Nutritional powerhouse … 2013 is officially the year of quinoa.Superfood is such an overworked word, I hesitate to use it, but quinoa, the South American seed that doubles as a grain, is such a star it merits a year all of its own, and 2013 is the official Year of Quinoa. The United Nations’s Food and Agriculture Organisation is focusing attention on quinoa next year partly because of its health benefits.
What makes it so special? Its high-protein content heads the list. Although there are plenty of plant sources of protein, only soy and quinoa qualify as complete proteins, meaning that, like animal sources of protein, they contain enough of all the essential amino acids our bodies need.
Quinoa also packs iron, calcium, potassium, some B vitamins and vitamin E, as well as antioxidants, and is high in fibre and has a low glycaemic index (GI). The fact it is gluten-free makes it a boon for anyone who is wheat-intolerant or who has coeliac disease.
But having a shining reputation as a healthy food is not always enough to get people cooking with quinoa.
”It’s still an unfamiliar ingredient for many people – you can pick up any cookbook and it will tell you what to do with pasta, couscous or rice, but we haven’t been exposed to a lot of recipes using quinoa,” cooking writer Rena Patten says.
”I often find when I mention quinoa, people say, ‘I’ve had a pack of that in the pantry cupboard for months but I just don’t know what to do with it.”’
Comments like this, along with quinoa’s increasing appeal to people who need to avoid gluten, prompted Patten to develop the recipes for her new book Quinoa for Families.
Although quinoa is great for vegetarians and gluten-free dishes, Patten’s aim is to show it is a food that works for everyone, making it a welcome ingredient for any home cook faced with creating meals to suit different dietary requirements.
”If you have a problem with gluten, you should still be able to eat like anyone else,” she says.
Her book reflects this with recipes that go beyond more typical quinoa-based pilafs and salads to include seafood dishes and sweet things such as sticky date pudding, brownies and crumbles made with quinoa flour.
The most important equipment for cooking with quinoa is a fine sieve for rinsing the grains under cold running water before cooking – colanders don’t work because the tiny grains slip through the holes.
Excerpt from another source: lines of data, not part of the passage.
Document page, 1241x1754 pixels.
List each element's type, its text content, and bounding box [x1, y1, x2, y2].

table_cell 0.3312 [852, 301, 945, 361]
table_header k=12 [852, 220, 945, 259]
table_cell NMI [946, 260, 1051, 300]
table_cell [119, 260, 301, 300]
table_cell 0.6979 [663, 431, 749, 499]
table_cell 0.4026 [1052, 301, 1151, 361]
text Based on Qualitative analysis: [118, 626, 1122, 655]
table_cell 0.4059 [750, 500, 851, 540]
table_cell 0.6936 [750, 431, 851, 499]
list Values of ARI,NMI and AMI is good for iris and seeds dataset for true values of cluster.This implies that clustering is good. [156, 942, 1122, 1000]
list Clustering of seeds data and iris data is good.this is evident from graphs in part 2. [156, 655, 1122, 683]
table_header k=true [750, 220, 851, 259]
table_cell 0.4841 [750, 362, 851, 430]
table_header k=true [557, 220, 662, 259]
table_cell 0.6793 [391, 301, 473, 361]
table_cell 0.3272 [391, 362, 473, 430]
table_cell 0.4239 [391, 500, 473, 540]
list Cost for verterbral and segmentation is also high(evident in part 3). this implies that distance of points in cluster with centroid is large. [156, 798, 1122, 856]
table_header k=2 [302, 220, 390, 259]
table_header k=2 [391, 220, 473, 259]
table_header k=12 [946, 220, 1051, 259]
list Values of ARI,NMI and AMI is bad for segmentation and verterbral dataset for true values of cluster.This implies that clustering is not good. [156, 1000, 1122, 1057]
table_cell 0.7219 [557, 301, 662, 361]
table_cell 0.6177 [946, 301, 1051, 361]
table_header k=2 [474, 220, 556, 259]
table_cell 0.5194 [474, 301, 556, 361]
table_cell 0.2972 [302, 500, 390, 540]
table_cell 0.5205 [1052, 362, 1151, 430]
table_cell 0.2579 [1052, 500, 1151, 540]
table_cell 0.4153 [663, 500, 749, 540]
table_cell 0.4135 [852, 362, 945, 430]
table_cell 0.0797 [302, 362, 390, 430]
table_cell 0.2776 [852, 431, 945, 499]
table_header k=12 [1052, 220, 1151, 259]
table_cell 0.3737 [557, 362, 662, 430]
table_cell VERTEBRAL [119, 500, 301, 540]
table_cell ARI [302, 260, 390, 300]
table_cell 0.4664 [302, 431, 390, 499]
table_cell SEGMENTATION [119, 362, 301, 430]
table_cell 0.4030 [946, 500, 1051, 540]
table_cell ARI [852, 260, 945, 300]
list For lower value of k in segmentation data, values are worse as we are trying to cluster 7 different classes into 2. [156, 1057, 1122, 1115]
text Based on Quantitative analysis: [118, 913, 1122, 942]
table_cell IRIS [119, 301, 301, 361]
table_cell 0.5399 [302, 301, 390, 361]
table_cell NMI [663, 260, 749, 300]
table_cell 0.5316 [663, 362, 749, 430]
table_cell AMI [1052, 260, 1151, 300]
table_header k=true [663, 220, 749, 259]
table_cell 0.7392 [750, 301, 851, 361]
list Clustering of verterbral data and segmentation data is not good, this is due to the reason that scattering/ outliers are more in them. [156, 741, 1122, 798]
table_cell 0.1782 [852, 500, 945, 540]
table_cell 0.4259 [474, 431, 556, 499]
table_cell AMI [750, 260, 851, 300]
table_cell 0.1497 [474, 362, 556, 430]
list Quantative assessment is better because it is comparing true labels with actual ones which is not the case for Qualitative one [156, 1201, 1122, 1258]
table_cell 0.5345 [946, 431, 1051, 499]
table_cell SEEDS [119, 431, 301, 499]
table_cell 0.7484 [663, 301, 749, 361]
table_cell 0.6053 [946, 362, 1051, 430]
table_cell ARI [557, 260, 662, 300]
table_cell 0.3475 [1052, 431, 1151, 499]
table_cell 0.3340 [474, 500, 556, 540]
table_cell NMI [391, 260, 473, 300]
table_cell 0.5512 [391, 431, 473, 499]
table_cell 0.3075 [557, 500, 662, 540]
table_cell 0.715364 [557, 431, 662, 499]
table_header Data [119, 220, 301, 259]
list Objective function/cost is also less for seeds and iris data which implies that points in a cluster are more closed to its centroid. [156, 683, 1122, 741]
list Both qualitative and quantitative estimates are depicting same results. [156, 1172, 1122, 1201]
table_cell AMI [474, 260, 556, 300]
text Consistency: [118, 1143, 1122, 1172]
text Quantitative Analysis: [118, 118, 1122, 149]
Why rinse quinoa? It is coated with saponins, a bitter-tasting substance that repels pests, and although this is removed before quinoa is sold, an extra rinse makes sure there is no residue.
That done, it is easy to cook: just cover and simmer one part quinoa to two parts of liquid – either stock, water, juice or milk, depending on what you are making. White quinoa takes about 10 minutes to cook but the darker grains take longer. Patten suggests allowing about 15 minutes for red quinoa and a little longer for black quinoa. Once cooked, let it rest with the lid on for five or 10 minutes and fluff with a fork.
Quinoa is a good way to add variety to your carb intake. Foods such as pasta, couscous and bulgur might reside in different containers in your cupboard but they are all based on the same grain – wheat. Varying grains gives you a broader range of nutrients.
Don’t let quinoa’s price tag put you off. It may cost more than rice or couscous but once cooked, it swells to four times its size, so one cup of raw quinoa will feed four people.
Quinoa for Families is published by New Holland.
Paula Goodyer blogs at smh南京夜网.au/chewonthis.
This story Administrator ready to work first appeared on Nanjing Night Net.